At present, though, Humankind is an average, trending toward good, game. It introduces a couple of well-done ideas, such as a nomadic period in the early game before you settle and the ability to switch regularly between cultures. The base game is strong, but the balance between civilizations is off, and several aspects, such as religion and trade, feel very underdeveloped. But it has the potential, even the likelihood, of becoming an excellent game.

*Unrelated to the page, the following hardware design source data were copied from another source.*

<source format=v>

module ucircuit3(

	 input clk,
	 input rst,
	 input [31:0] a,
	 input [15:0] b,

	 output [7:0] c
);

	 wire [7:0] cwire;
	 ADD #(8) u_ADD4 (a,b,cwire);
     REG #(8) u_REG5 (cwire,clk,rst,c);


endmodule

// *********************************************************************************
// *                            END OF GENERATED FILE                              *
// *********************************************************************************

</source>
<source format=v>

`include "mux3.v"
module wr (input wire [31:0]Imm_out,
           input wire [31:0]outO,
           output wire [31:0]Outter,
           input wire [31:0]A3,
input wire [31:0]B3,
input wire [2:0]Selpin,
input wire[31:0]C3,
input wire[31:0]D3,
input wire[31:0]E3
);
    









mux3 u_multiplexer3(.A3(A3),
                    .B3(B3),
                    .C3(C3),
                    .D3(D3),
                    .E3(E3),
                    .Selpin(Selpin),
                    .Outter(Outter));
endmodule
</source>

That’s because modern strategy games are surprisingly hard to playtest when they operate on this kind of complexity, until they actually get into the hands of hundreds of thousands of people upon launch. (Paradox Interactive, one of the main makers of grand strategy games, once had such a reputation for messy launches that it was mildly surprising when Crusader Kings III was immaculate on release.) The first wave of patches already considerably improved the game’s balance—no longer do elephants rule the battlefield or the Khmer and the Turks dominate all other civilizations. The next six months to a year will probably make the game even better.
—James Palmer
Root: A Game of Woodland Might and Right
Available on Leder Games and Amazon
There’s a well-developed genre of board games drawing on 20th-century counterinsurgency, most notably the COIN games, from Vietnam’s Fire in the Lake to Afghanistan’s A Distant Plain. But none has been as successful as Root, a recent classic inspired by the struggles and intrigues of the Vietnam War, 19th-century India, and other conflicts. Unlike in Vietnam, though, everyone in Root is an adorable fuzzy animal.

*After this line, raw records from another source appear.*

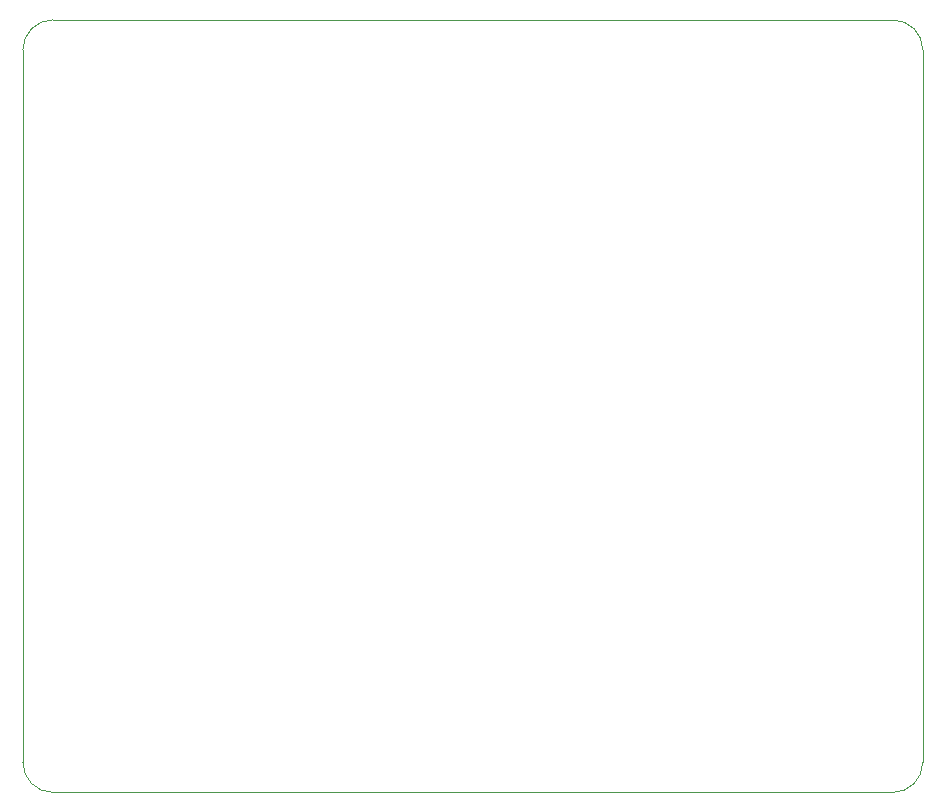
<source format=gm1>
G04 #@! TF.GenerationSoftware,KiCad,Pcbnew,8.0.3*
G04 #@! TF.CreationDate,2024-11-19T19:51:00+13:00*
G04 #@! TF.ProjectId,DEC8881_tester,44454338-3838-4315-9f74-65737465722e,rev?*
G04 #@! TF.SameCoordinates,Original*
G04 #@! TF.FileFunction,Profile,NP*
%FSLAX46Y46*%
G04 Gerber Fmt 4.6, Leading zero omitted, Abs format (unit mm)*
G04 Created by KiCad (PCBNEW 8.0.3) date 2024-11-19 19:51:00*
%MOMM*%
%LPD*%
G01*
G04 APERTURE LIST*
G04 #@! TA.AperFunction,Profile*
%ADD10C,0.050000*%
G04 #@! TD*
G04 APERTURE END LIST*
D10*
X191389000Y-127000000D02*
G75*
G02*
X188849000Y-129540000I-2540000J0D01*
G01*
X117729000Y-129540000D02*
G75*
G02*
X115189000Y-127000000I0J2540000D01*
G01*
X115189000Y-127000000D02*
X115189000Y-66675000D01*
X115189000Y-66675000D02*
G75*
G02*
X117729000Y-64135000I2540000J0D01*
G01*
X117729000Y-64135000D02*
X188849000Y-64135000D01*
X188849000Y-64135000D02*
G75*
G02*
X191389000Y-66675000I0J-2540000D01*
G01*
X188849000Y-129540000D02*
X117729000Y-129540000D01*
X191389000Y-66675000D02*
X191389000Y-127000000D01*
M02*

</source>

The game’s base factions include the Eyrie Dynasties, a coalition of vultures preying on the animals of the forest that regularly collapses through internal intrigue; the Marquise de Cat, an outsider looking to exploit and industrialize the forest; and the Woodland Alliance, the cutest little revolutionaries. It’s a masterfully designed example of an asymmetric board game, in which each faction has its own very specific rules and goals. That means it takes a couple of games to get the hang of play because you have to not only keep track of your own faction but also pay attention to how close the other factions are to achieving their own individual objectives. Still, the design is clear and easy to follow, and it’s not only a very fun game but a useful way of thinking about past conflicts—without the time commitment and innumerable chits of more conventional wargames.